# Dataset extract:

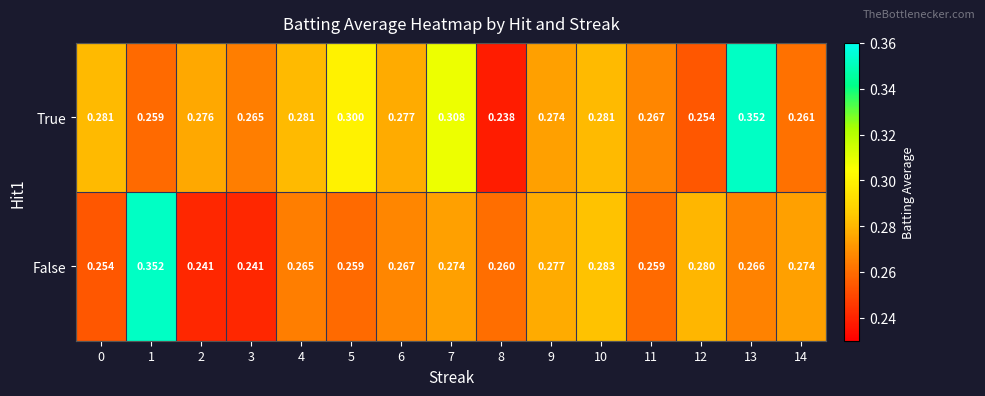

Rank the series by their average value, from highest to lowest.

True, False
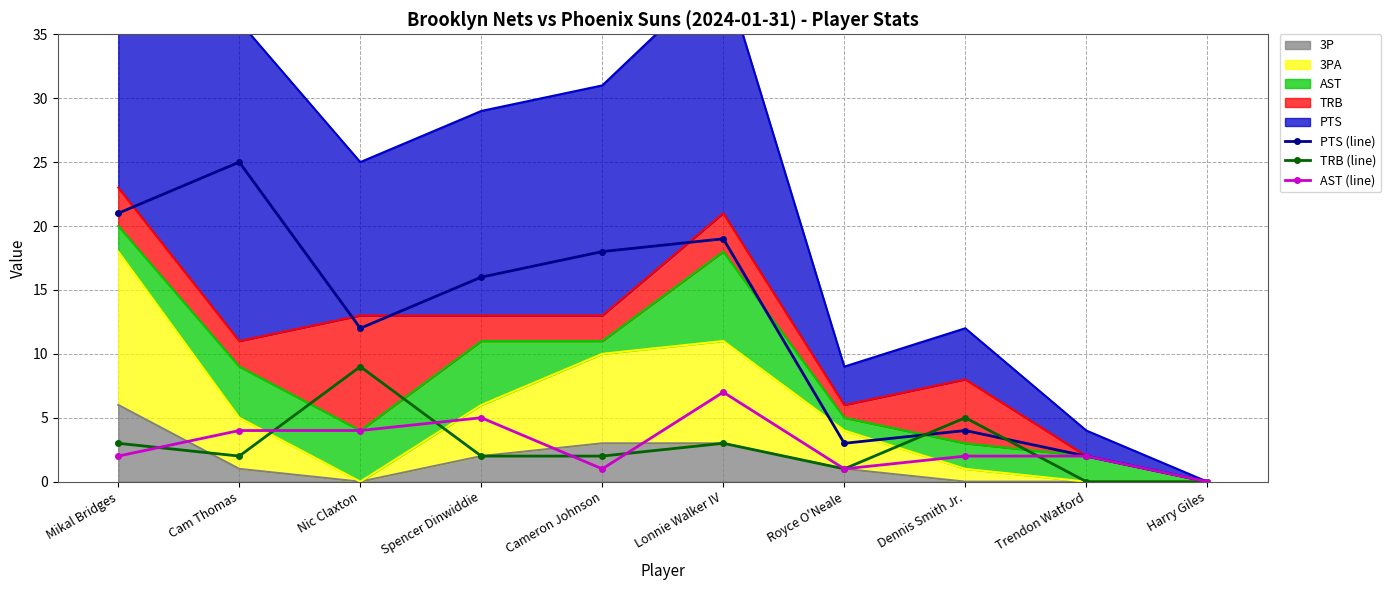

How many interior local peaks does the TRB (line) series have?

3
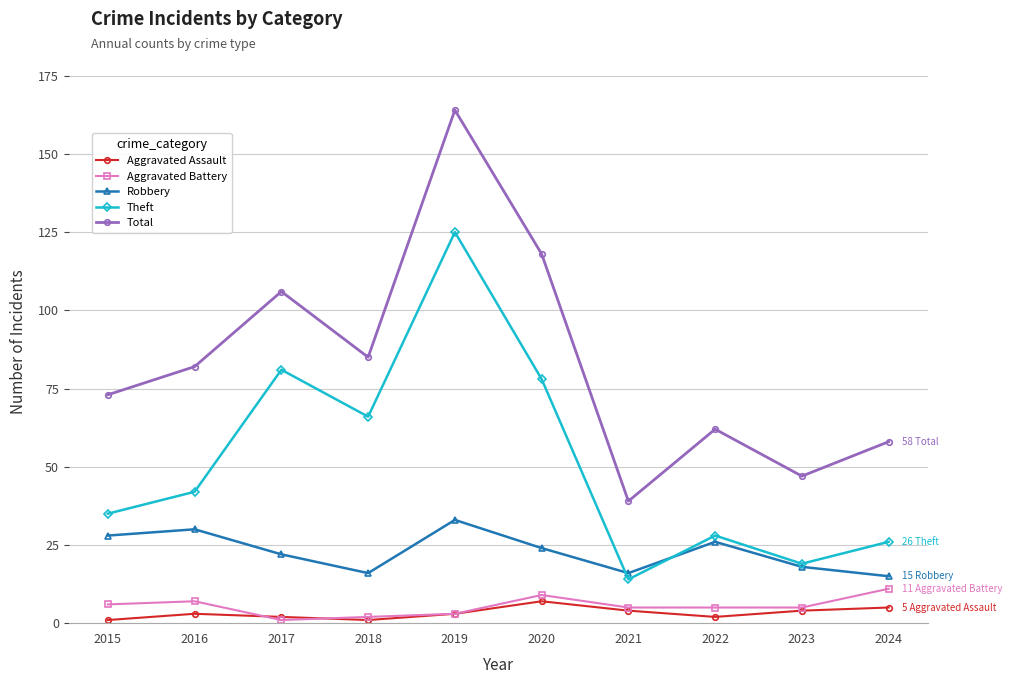

What is the average value of the Aggravated Battery series?

5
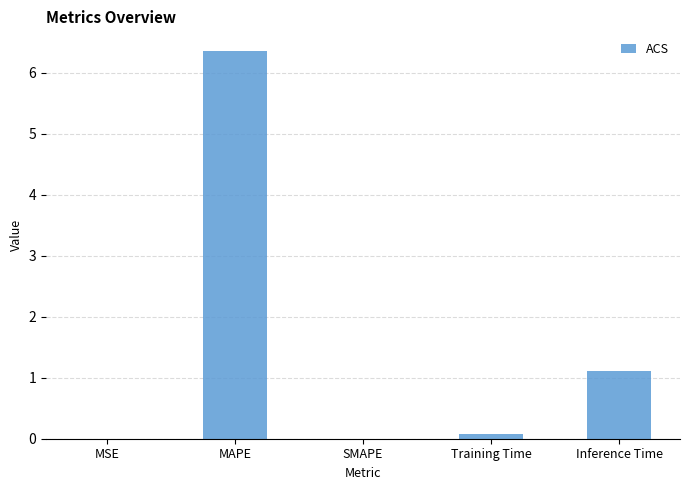

Is it true that the value at MAPE is 10.1?

False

# Exercise prompt:
Tallying only exact-case matches, how many lines of the records above contain the string "series"? Reply with the number alone.

# Finished exercise:
3